:: TASK DETAILS ::
Only an exact repetition of the entries counts as an answer.

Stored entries
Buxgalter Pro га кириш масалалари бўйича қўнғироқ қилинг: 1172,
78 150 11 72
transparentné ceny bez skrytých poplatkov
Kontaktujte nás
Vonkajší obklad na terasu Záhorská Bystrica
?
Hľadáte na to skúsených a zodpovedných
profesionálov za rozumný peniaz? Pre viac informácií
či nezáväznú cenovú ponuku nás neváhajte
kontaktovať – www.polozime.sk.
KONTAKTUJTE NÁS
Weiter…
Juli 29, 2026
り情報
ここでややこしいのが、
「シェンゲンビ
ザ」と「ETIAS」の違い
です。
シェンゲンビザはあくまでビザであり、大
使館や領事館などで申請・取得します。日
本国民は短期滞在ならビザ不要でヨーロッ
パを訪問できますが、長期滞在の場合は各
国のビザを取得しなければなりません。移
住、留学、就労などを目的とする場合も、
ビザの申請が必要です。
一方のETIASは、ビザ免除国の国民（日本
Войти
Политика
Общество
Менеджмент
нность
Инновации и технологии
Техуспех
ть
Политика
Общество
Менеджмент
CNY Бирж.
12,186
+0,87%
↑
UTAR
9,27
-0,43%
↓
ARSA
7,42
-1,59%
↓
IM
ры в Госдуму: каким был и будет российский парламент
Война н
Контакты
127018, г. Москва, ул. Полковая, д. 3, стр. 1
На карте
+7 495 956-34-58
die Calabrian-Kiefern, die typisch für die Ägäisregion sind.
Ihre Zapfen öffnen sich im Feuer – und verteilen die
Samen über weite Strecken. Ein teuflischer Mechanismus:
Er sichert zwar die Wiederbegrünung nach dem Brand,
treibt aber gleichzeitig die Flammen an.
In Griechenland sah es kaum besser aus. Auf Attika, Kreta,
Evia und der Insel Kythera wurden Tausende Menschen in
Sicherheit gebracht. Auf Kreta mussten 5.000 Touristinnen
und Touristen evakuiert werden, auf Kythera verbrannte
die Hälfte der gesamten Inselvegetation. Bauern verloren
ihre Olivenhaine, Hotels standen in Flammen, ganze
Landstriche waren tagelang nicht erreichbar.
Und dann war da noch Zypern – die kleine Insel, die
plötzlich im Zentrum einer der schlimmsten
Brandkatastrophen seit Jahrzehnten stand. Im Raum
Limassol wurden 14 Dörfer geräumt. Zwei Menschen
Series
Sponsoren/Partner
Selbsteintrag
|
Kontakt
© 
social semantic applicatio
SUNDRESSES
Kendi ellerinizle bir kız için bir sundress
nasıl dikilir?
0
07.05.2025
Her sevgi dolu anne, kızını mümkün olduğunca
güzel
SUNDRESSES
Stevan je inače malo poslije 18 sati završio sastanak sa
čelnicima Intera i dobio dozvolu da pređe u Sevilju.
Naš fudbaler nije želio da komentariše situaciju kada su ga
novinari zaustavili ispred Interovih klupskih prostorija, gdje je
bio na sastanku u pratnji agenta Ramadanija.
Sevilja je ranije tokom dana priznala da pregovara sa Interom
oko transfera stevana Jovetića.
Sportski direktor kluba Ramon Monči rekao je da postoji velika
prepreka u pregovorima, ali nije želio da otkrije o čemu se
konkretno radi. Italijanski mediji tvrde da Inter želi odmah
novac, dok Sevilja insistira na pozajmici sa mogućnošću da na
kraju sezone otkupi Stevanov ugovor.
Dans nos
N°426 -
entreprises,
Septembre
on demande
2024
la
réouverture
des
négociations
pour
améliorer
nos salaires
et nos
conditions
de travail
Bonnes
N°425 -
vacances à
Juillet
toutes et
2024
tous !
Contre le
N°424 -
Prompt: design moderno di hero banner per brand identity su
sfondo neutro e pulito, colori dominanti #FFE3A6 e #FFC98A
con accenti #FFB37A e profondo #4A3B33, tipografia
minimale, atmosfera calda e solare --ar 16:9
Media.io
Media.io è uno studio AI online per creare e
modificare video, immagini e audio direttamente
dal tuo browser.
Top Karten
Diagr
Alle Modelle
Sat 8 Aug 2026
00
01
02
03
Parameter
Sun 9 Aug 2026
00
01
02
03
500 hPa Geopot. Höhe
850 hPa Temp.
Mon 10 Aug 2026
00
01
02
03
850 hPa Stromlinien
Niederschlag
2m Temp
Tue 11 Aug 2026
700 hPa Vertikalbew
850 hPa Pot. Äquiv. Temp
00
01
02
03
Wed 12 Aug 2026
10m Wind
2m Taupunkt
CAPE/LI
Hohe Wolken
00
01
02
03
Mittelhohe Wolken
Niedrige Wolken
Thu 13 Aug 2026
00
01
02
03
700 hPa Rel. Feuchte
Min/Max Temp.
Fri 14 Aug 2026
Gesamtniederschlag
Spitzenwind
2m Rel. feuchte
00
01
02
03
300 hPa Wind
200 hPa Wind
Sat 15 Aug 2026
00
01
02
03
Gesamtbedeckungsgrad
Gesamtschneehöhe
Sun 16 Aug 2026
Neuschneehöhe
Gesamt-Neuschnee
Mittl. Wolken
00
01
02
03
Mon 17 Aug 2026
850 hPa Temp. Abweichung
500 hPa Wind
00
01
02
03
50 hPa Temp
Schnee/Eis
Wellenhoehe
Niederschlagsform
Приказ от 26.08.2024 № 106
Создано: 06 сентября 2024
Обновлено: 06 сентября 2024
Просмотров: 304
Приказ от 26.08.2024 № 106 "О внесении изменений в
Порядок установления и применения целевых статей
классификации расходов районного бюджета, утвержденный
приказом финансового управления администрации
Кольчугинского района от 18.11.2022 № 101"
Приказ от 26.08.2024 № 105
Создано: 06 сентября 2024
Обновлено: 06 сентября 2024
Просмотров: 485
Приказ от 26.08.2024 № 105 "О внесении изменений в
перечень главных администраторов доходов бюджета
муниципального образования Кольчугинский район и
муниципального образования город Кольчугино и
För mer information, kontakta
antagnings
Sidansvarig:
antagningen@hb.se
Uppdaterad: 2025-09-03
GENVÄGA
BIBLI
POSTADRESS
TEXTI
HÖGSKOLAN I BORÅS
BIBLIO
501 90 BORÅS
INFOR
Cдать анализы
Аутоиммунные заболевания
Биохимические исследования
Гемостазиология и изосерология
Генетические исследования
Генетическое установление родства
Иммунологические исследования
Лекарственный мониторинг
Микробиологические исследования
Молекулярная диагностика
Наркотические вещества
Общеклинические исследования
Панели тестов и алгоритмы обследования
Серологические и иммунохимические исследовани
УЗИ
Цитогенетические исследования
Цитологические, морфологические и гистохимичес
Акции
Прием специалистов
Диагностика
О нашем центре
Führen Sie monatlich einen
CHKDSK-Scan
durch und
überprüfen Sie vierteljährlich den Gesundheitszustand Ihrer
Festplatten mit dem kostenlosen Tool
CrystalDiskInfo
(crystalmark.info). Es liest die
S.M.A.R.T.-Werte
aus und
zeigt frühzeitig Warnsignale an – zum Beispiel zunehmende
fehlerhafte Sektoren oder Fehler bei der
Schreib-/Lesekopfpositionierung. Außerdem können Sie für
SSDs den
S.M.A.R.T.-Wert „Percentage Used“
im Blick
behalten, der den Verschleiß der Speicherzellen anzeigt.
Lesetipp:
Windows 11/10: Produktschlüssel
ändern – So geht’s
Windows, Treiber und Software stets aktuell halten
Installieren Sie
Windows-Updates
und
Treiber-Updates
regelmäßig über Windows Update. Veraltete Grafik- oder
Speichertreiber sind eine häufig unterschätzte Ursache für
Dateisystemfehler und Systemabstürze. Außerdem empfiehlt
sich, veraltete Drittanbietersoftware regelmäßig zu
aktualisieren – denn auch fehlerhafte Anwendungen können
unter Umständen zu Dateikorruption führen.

:: ANSWER TO THIS TASK ::
Buxgalter Pro га кириш масалалари бўйича қўнғироқ қилинг: 1172,
78 150 11 72
transparentné ceny bez skrytých poplatkov
Kontaktujte nás
Vonkajší obklad na terasu Záhorská Bystrica
?
Hľadáte na to skúsených a zodpovedných
profesionálov za rozumný peniaz? Pre viac informácií
či nezáväznú cenovú ponuku nás neváhajte
kontaktovať – www.polozime.sk.
KONTAKTUJTE NÁS
Weiter…
Juli 29, 2026
り情報
ここでややこしいのが、
「シェンゲンビ
ザ」と「ETIAS」の違い
です。
シェンゲンビザはあくまでビザであり、大
使館や領事館などで申請・取得します。日
本国民は短期滞在ならビザ不要でヨーロッ
パを訪問できますが、長期滞在の場合は各
国のビザを取得しなければなりません。移
住、留学、就労などを目的とする場合も、
ビザの申請が必要です。
一方のETIASは、ビザ免除国の国民（日本
Войти
Политика
Общество
Менеджмент
нность
Инновации и технологии
Техуспех
ть
Политика
Общество
Менеджмент
CNY Бирж.
12,186
+0,87%
↑
UTAR
9,27
-0,43%
↓
ARSA
7,42
-1,59%
↓
IM
ры в Госдуму: каким был и будет российский парламент
Война н
Контакты
127018, г. Москва, ул. Полковая, д. 3, стр. 1
На карте
+7 495 956-34-58
die Calabrian-Kiefern, die typisch für die Ägäisregion sind.
Ihre Zapfen öffnen sich im Feuer – und verteilen die
Samen über weite Strecken. Ein teuflischer Mechanismus:
Er sichert zwar die Wiederbegrünung nach dem Brand,
treibt aber gleichzeitig die Flammen an.
In Griechenland sah es kaum besser aus. Auf Attika, Kreta,
Evia und der Insel Kythera wurden Tausende Menschen in
Sicherheit gebracht. Auf Kreta mussten 5.000 Touristinnen
und Touristen evakuiert werden, auf Kythera verbrannte
die Hälfte der gesamten Inselvegetation. Bauern verloren
ihre Olivenhaine, Hotels standen in Flammen, ganze
Landstriche waren tagelang nicht erreichbar.
Und dann war da noch Zypern – die kleine Insel, die
plötzlich im Zentrum einer der schlimmsten
Brandkatastrophen seit Jahrzehnten stand. Im Raum
Limassol wurden 14 Dörfer geräumt. Zwei Menschen
Series
Sponsoren/Partner
Selbsteintrag
|
Kontakt
© 
social semantic applicatio
SUNDRESSES
Kendi ellerinizle bir kız için bir sundress
nasıl dikilir?
0
07.05.2025
Her sevgi dolu anne, kızını mümkün olduğunca
güzel
SUNDRESSES
Stevan je inače malo poslije 18 sati završio sastanak sa
čelnicima Intera i dobio dozvolu da pređe u Sevilju.
Naš fudbaler nije želio da komentariše situaciju kada su ga
novinari zaustavili ispred Interovih klupskih prostorija, gdje je
bio na sastanku u pratnji agenta Ramadanija.
Sevilja je ranije tokom dana priznala da pregovara sa Interom
oko transfera stevana Jovetića.
Sportski direktor kluba Ramon Monči rekao je da postoji velika
prepreka u pregovorima, ali nije želio da otkrije o čemu se
konkretno radi. Italijanski mediji tvrde da Inter želi odmah
novac, dok Sevilja insistira na pozajmici sa mogućnošću da na
kraju sezone otkupi Stevanov ugovor.
Dans nos
N°426 -
entreprises,
Septembre
on demande
2024
la
réouverture
des
négociations
pour
améliorer
nos salaires
et nos
conditions
de travail
Bonnes
N°425 -
vacances à
Juillet
toutes et
2024
tous !
Contre le
N°424 -
Prompt: design moderno di hero banner per brand identity su
sfondo neutro e pulito, colori dominanti #FFE3A6 e #FFC98A
con accenti #FFB37A e profondo #4A3B33, tipografia
minimale, atmosfera calda e solare --ar 16:9
Media.io
Media.io è uno studio AI online per creare e
modificare video, immagini e audio direttamente
dal tuo browser.
Top Karten
Diagr
Alle Modelle
Sat 8 Aug 2026
00
01
02
03
Parameter
Sun 9 Aug 2026
00
01
02
03
500 hPa Geopot. Höhe
850 hPa Temp.
Mon 10 Aug 2026
00
01
02
03
850 hPa Stromlinien
Niederschlag
2m Temp
Tue 11 Aug 2026
700 hPa Vertikalbew
850 hPa Pot. Äquiv. Temp
00
01
02
03
Wed 12 Aug 2026
10m Wind
2m Taupunkt
CAPE/LI
Hohe Wolken
00
01
02
03
Mittelhohe Wolken
Niedrige Wolken
Thu 13 Aug 2026
00
01
02
03
700 hPa Rel. Feuchte
Min/Max Temp.
Fri 14 Aug 2026
Gesamtniederschlag
Spitzenwind
2m Rel. feuchte
00
01
02
03
300 hPa Wind
200 hPa Wind
Sat 15 Aug 2026
00
01
02
03
Gesamtbedeckungsgrad
Gesamtschneehöhe
Sun 16 Aug 2026
Neuschneehöhe
Gesamt-Neuschnee
Mittl. Wolken
00
01
02
03
Mon 17 Aug 2026
850 hPa Temp. Abweichung
500 hPa Wind
00
01
02
03
50 hPa Temp
Schnee/Eis
Wellenhoehe
Niederschlagsform
Приказ от 26.08.2024 № 106
Создано: 06 сентября 2024
Обновлено: 06 сентября 2024
Просмотров: 304
Приказ от 26.08.2024 № 106 "О внесении изменений в
Порядок установления и применения целевых статей
классификации расходов районного бюджета, утвержденный
приказом финансового управления администрации
Кольчугинского района от 18.11.2022 № 101"
Приказ от 26.08.2024 № 105
Создано: 06 сентября 2024
Обновлено: 06 сентября 2024
Просмотров: 485
Приказ от 26.08.2024 № 105 "О внесении изменений в
перечень главных администраторов доходов бюджета
муниципального образования Кольчугинский район и
муниципального образования город Кольчугино и
För mer information, kontakta
antagnings
Sidansvarig:
antagningen@hb.se
Uppdaterad: 2025-09-03
GENVÄGA
BIBLI
POSTADRESS
TEXTI
HÖGSKOLAN I BORÅS
BIBLIO
501 90 BORÅS
INFOR
Cдать анализы
Аутоиммунные заболевания
Биохимические исследования
Гемостазиология и изосерология
Генетические исследования
Генетическое установление родства
Иммунологические исследования
Лекарственный мониторинг
Микробиологические исследования
Молекулярная диагностика
Наркотические вещества
Общеклинические исследования
Панели тестов и алгоритмы обследования
Серологические и иммунохимические исследовани
УЗИ
Цитогенетические исследования
Цитологические, морфологические и гистохимичес
Акции
Прием специалистов
Диагностика
О нашем центре
Führen Sie monatlich einen
CHKDSK-Scan
durch und
überprüfen Sie vierteljährlich den Gesundheitszustand Ihrer
Festplatten mit dem kostenlosen Tool
CrystalDiskInfo
(crystalmark.info). Es liest die
S.M.A.R.T.-Werte
aus und
zeigt frühzeitig Warnsignale an – zum Beispiel zunehmende
fehlerhafte Sektoren oder Fehler bei der
Schreib-/Lesekopfpositionierung. Außerdem können Sie für
SSDs den
S.M.A.R.T.-Wert „Percentage Used“
im Blick
behalten, der den Verschleiß der Speicherzellen anzeigt.
Lesetipp:
Windows 11/10: Produktschlüssel
ändern – So geht’s
Windows, Treiber und Software stets aktuell halten
Installieren Sie
Windows-Updates
und
Treiber-Updates
regelmäßig über Windows Update. Veraltete Grafik- oder
Speichertreiber sind eine häufig unterschätzte Ursache für
Dateisystemfehler und Systemabstürze. Außerdem empfiehlt
sich, veraltete Drittanbietersoftware regelmäßig zu
aktualisieren – denn auch fehlerhafte Anwendungen können
unter Umständen zu Dateikorruption führen.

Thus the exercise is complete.